This is the development that never ends / it goes on and on, my friend.
It looks like an interesting game based on videos of it.
I looked it up on WIKI and there doesn’t appear to be any reason for the delays despite a pledged amount that greatly exceeded what it would cost to produce it in a timely manner. There are are a lot of people asking for their money back.
I believe the reason is simple enough. They want a game that uses the most modern tech, which takes time, by then the tech has been superseded. A perpetual loop of promising more and more and more.
It’s even simpler: they’re making more money now than they will if and when they finish the game. They have no incentive to actually produce anything.
And they’re chasing all the most modern tech, even when it’s completely irrelevant. There’s no reason that you need tears on people’s faces to be accurate to within a tenth of a millimeter, for a space exploration game. And yet, they put that at a higher priority than the ability to actually BUY things in a shop.
Well, that and this is just what happens when a project has no limitations on time or resources.
Their “biggest update yet!” has apparently stirred enough interest to crash the servers.
A pretty good article that summarizes the history and increasingly-awkward stage the product is below. A sample:
But don’t worry, the ability for multiple people to sign in at once is a feature that they’re planning on adding any time now.
Apparently the video gaming journalism world is STILL licking the boots of developers. This article is just appalling in its refusal to tell the truth or call out what’s happening, and in the way it’s massaging the facts to make this fiasco seem okay. I loved this line:
“Unfortunately, the Star Citizen servers were not up for the high volume of interest in the update from many of the 4.4 million backers who have funded the game so far.”
“Many” is doing some heeeeeavy lifting there.
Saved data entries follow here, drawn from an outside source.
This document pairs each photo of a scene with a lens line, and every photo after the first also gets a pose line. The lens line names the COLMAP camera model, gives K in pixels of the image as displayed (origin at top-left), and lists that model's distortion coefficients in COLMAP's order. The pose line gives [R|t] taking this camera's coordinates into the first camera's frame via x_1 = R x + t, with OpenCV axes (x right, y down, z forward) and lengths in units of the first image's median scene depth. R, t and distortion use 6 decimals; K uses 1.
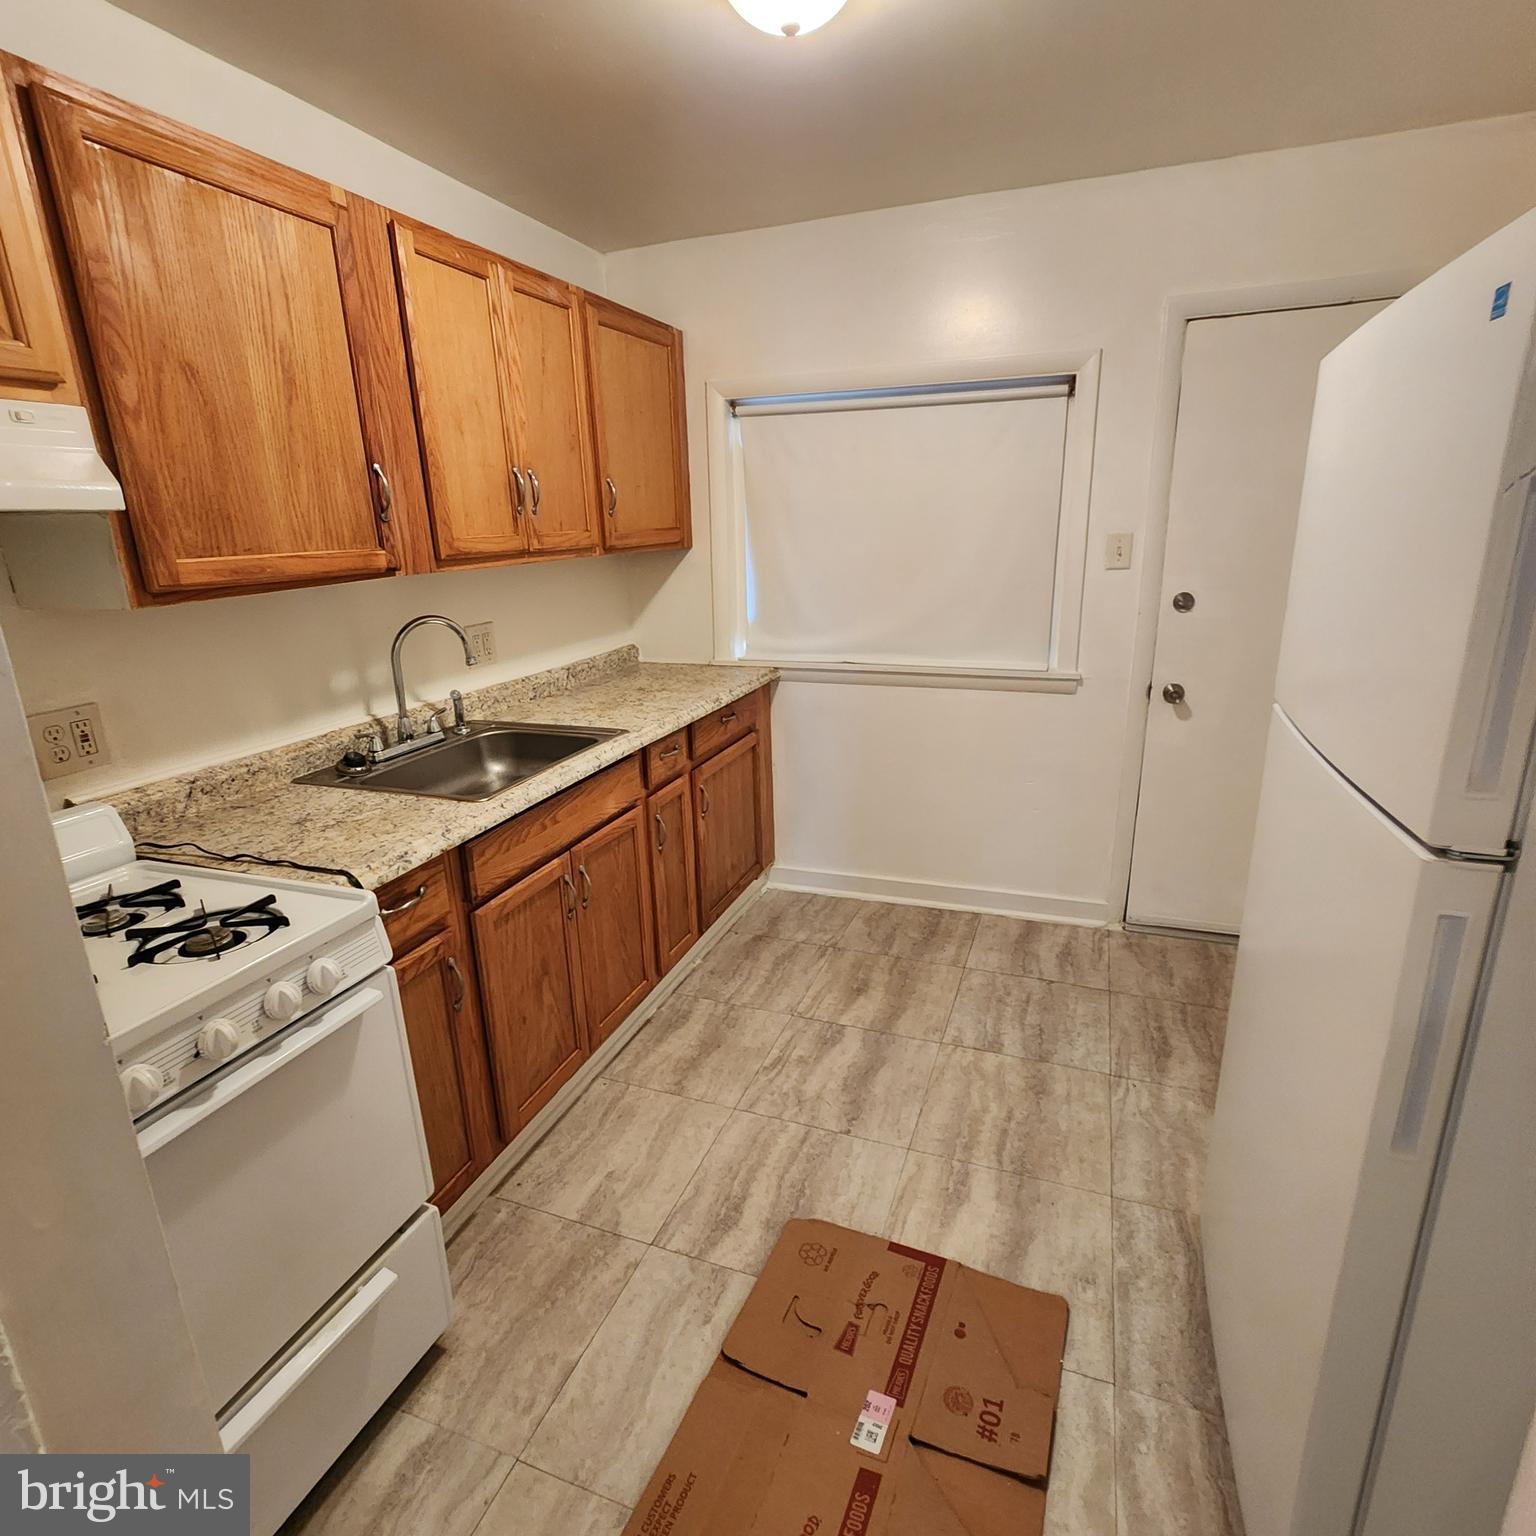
lens RADIAL K [[844.1, 0, 768.6], [0, 844.1, 770.6], [0, 0, 1]] dist [-0.001939, 0.001403]
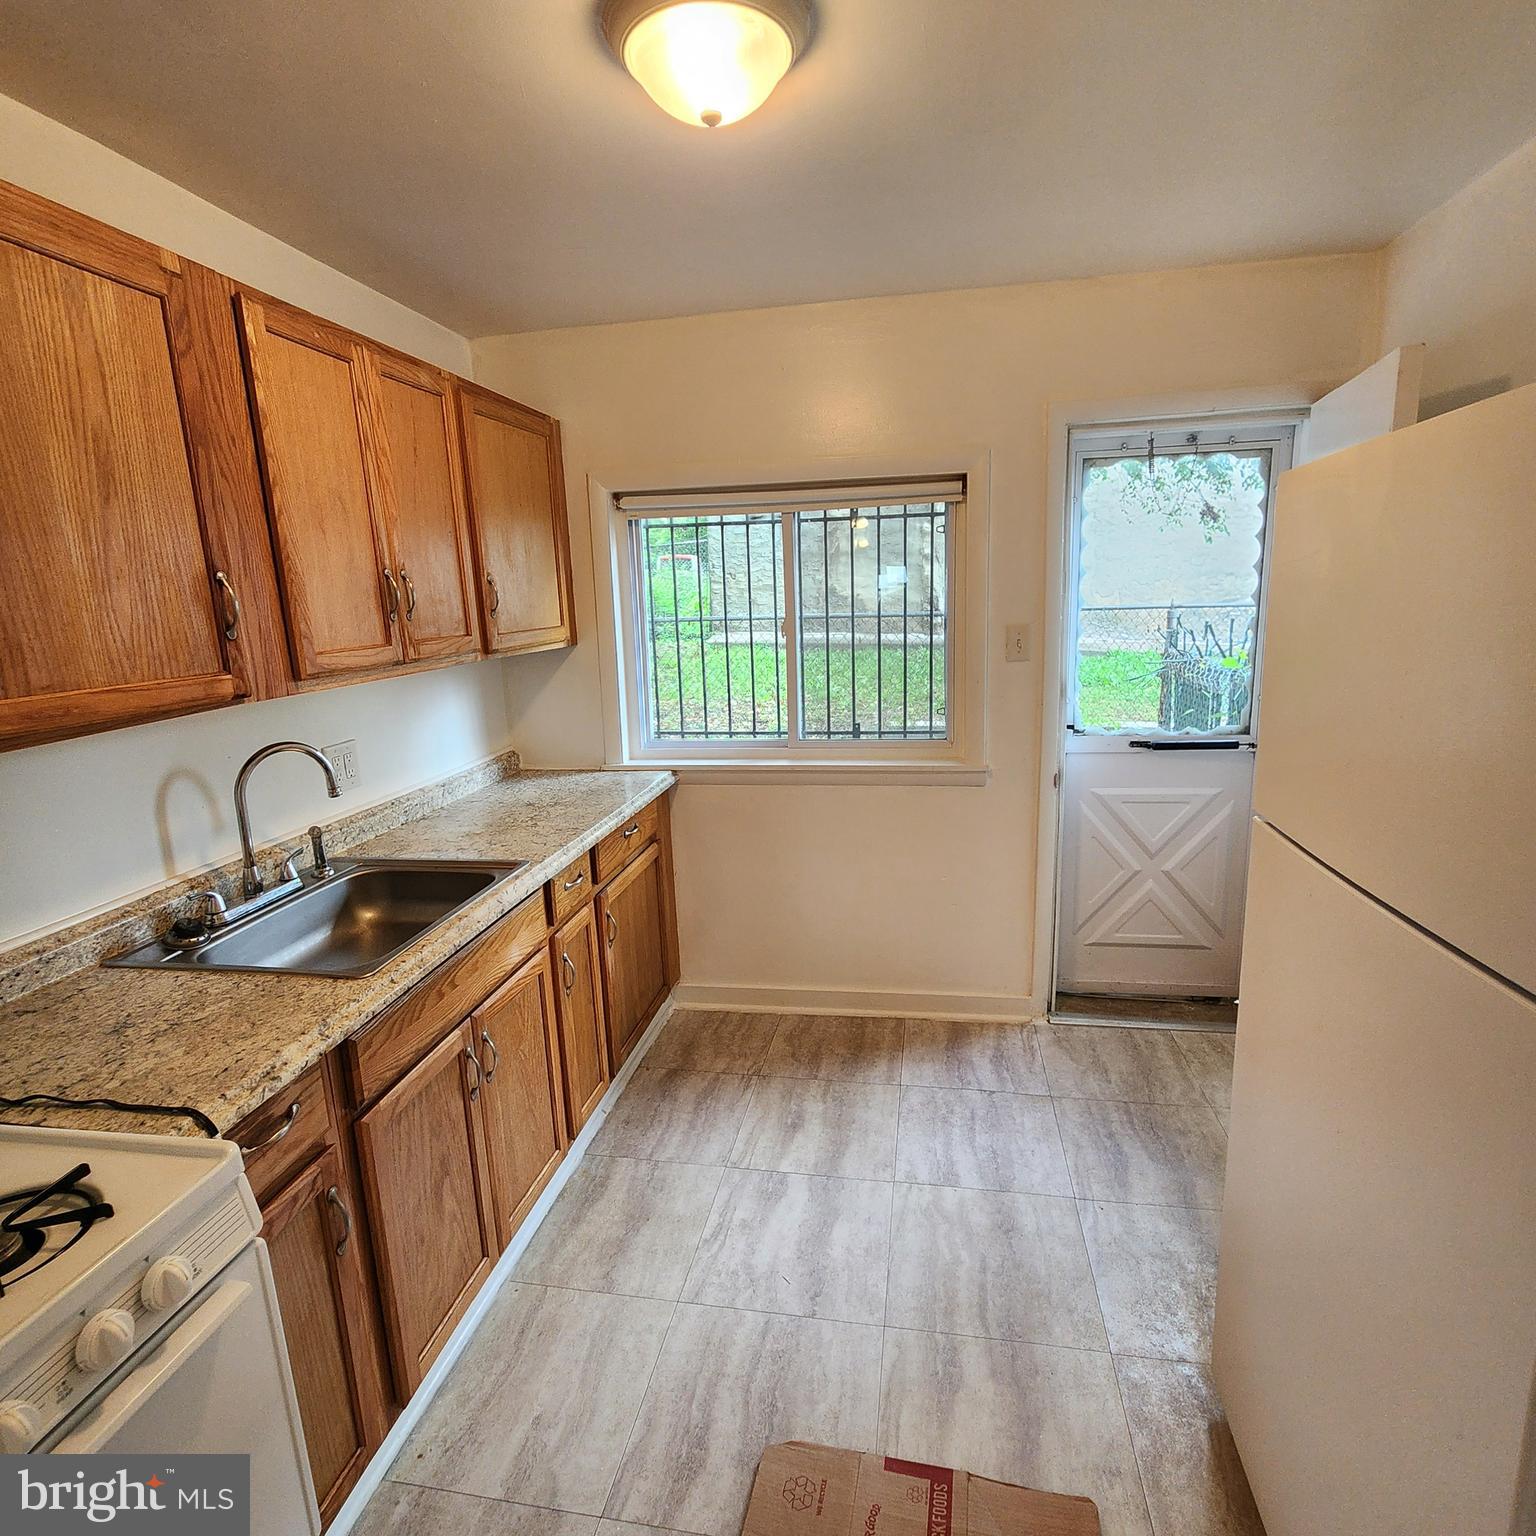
lens RADIAL K [[850.0, 0, 770.7], [0, 850.0, 771.4], [0, 0, 1]] dist [-0.002271, 0.001414]
pose [[0.984252, -0.045743, 0.170752, -0.080690], [0.060329, 0.994868, -0.081232, -0.065866], [-0.166160, 0.090254, 0.981960, 0.106364]]
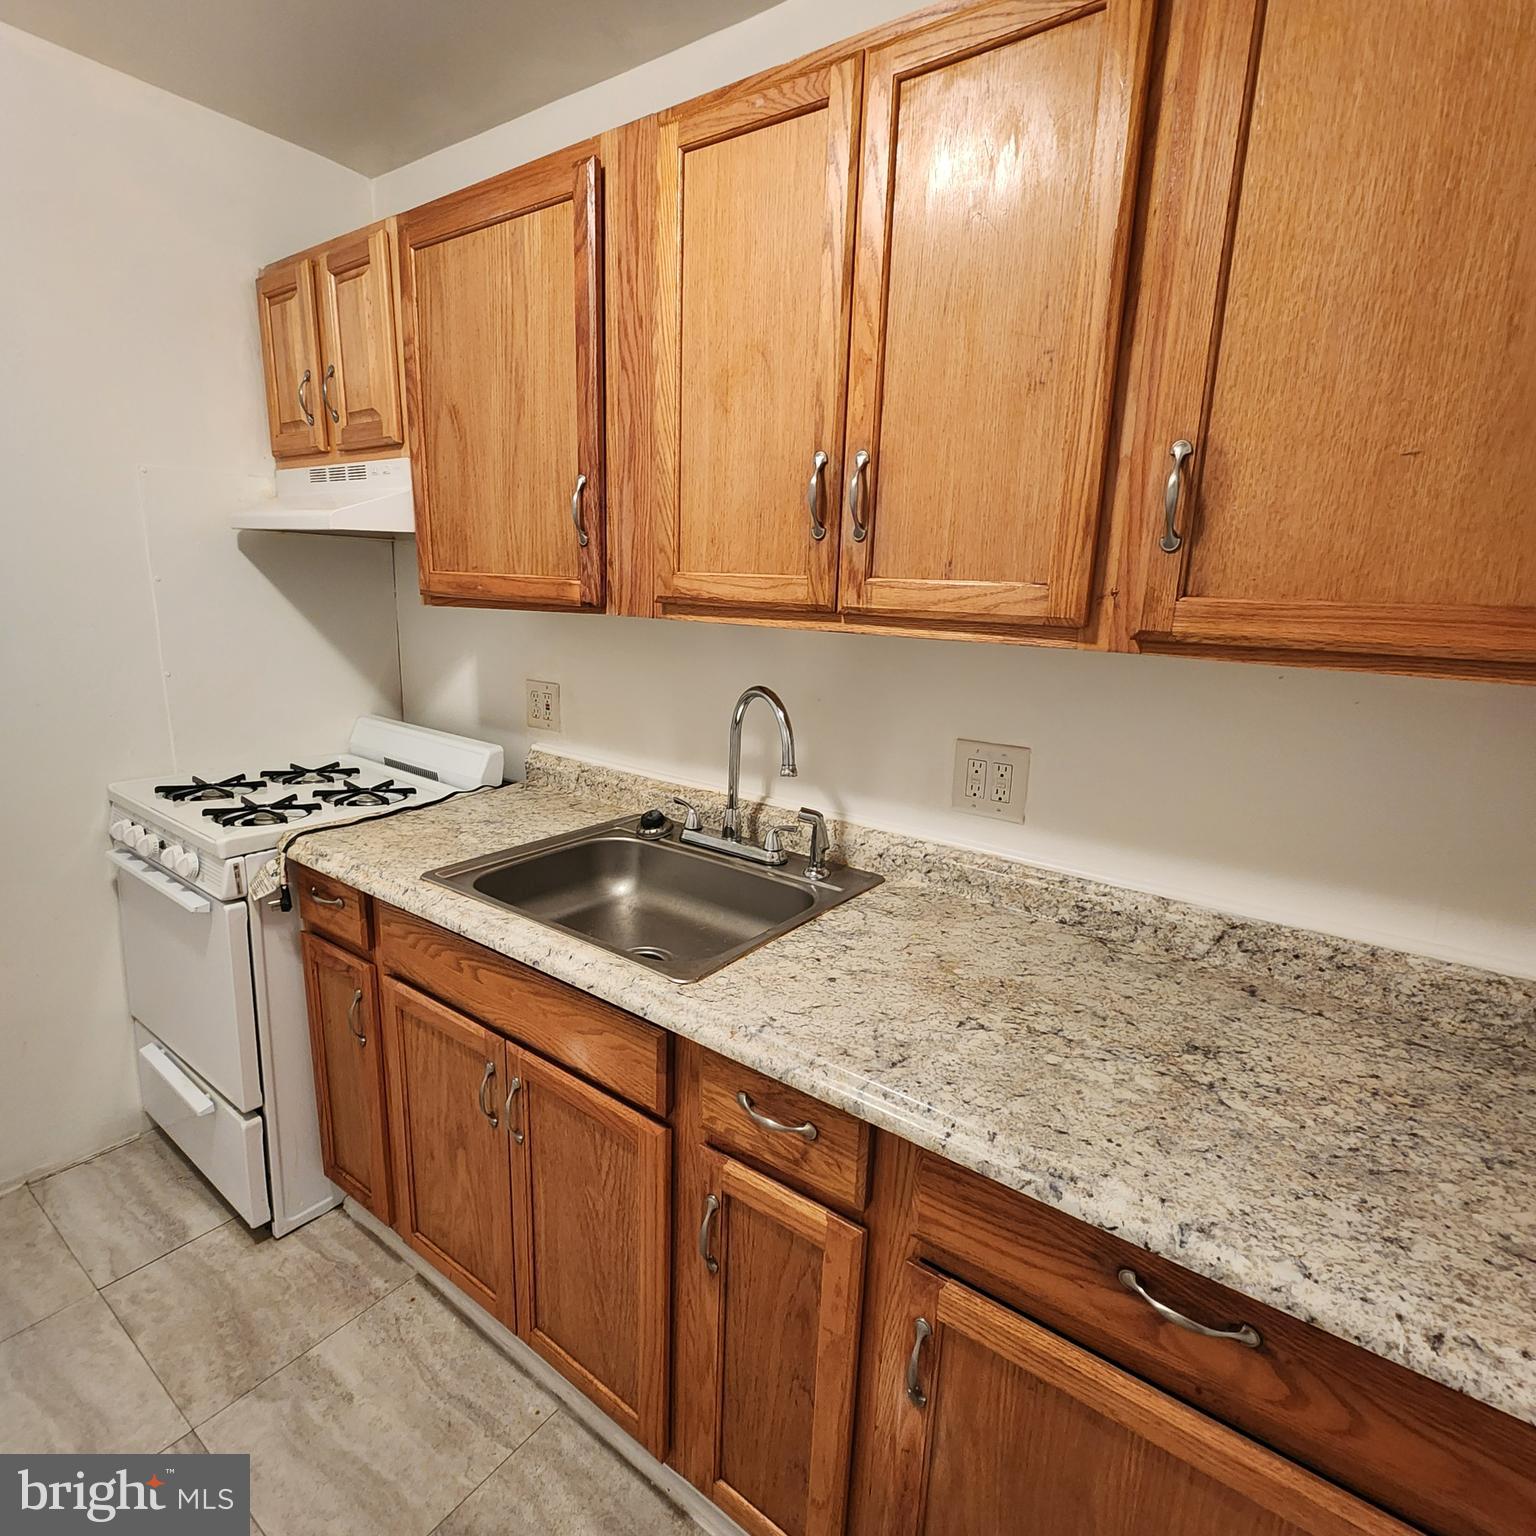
lens RADIAL K [[844.1, 0, 768.6], [0, 844.1, 770.6], [0, 0, 1]] dist [-0.001939, 0.001403]
pose [[-0.269609, 0.235381, -0.933759, 0.293806], [-0.302760, 0.899775, 0.314232, -0.390861], [0.914137, 0.367425, -0.171323, 1.318230]]
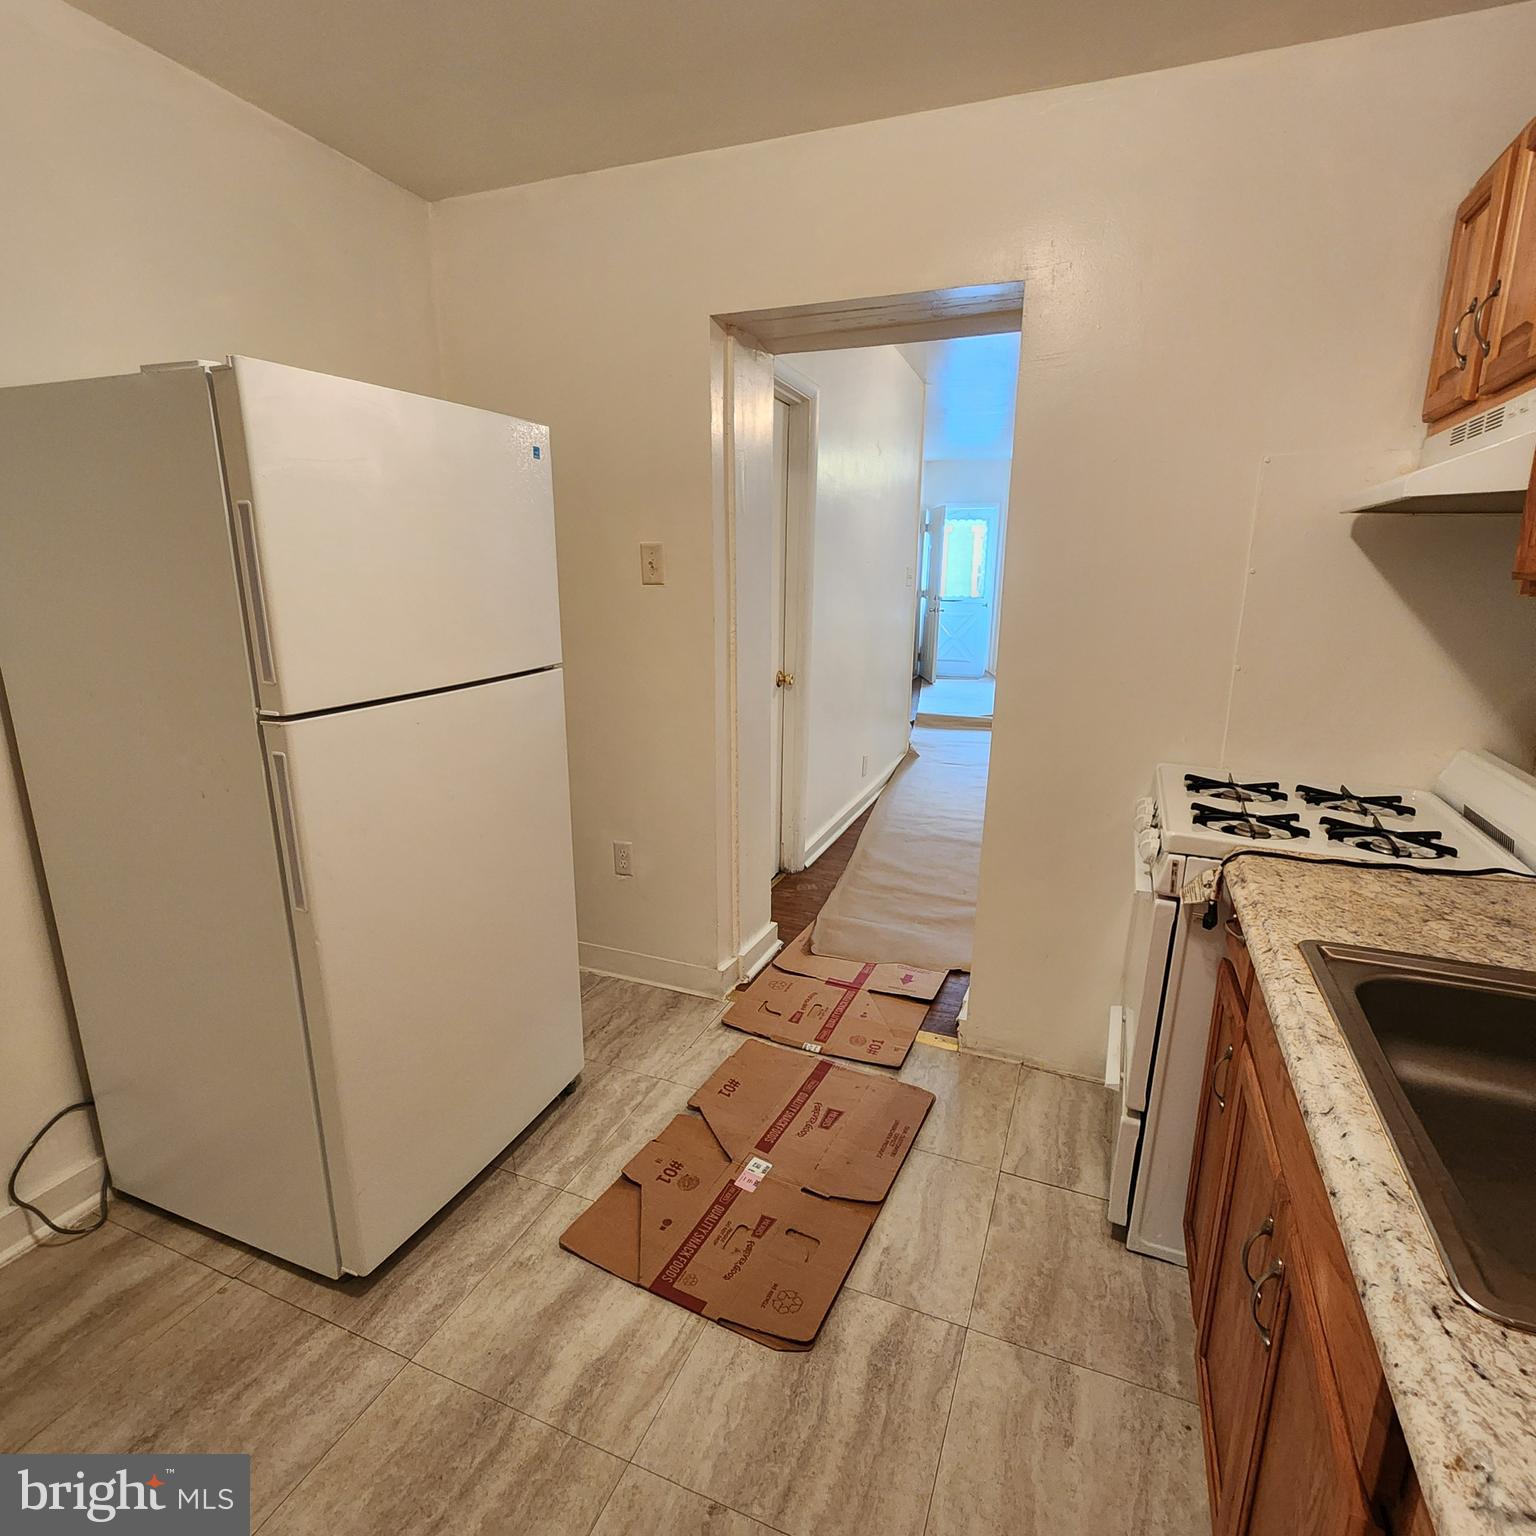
lens RADIAL K [[844.6, 0, 776.0], [0, 844.6, 771.9], [0, 0, 1]] dist [-0.004326, 0.000974]
pose [[-0.999312, 0.012665, 0.034864, 0.023062], [0.028472, 0.864340, 0.502101, -0.369263], [-0.023776, 0.502748, -0.864106, 1.383602]]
Does anyone really believe the number of people who tried to log on was a significant portion of four million? Here’s a much likelier scenario; it was a REALLY small percentage of that because only hard core, deluded whales are holding out hope. 100,000 users is a very high estimate. RSI’s servers failed because they’re used to a tenth that many people trying it at peak times, and they long ago stopped improving server capacity.
Increasing server capacity costs money, and RSI is in the business of taking money, not spending it.
I was just thinking the same thing…
I agree, but it takes a brave publisher with deep pockets to take on an organisation that probably has the money to sue for anything that might come close to libel.
Won’t a libel suit require the plaintiff to disclose information? I’m not sure RSI wants the public to know about their work, or lack thereof.
Is it? It’s pretty tongue-in-cheek. The caption on the image they chose to use says, “This image is from a Star Citizen trailer that’s now over a decade old!”
Also stuff like:
Well, after rolling out a new development roadmap back in 2020 (no, that’s not a typo), RSI scaled back the specificity of its feature release date targets last year.
I don’t think they’re trying to polish any turds, and they’re definitely not trying to appeal to their particular audience. The community comments for the article are firmly negative about the game.
I’m okay with articles getting snarky about Scam Citizen.
The most interesting part of that article is the quote from Star Citizen Number One, at the end:
Is this Roberts finally, obliquely, admitting that RSI is never going to release a finished version of Star Citizen?
“Finally” is not how I’d describe 2015. It sounds like he’s accurately describing this hot mess of a lifestyle.
If I ever teach a course about the sunken cost fallacy, Star Citizen is going to be a phenomenal example.
For perspective, this thread was started in 2015, and the game was already a joke for being probably vaporware.
But sure, it’s evidence that he’s never had any particular intention of releasing an actual game. He’s always known that the business model would be exchanging dreams for dollars.
The cost keeps sinking, sinking, sinking into the future.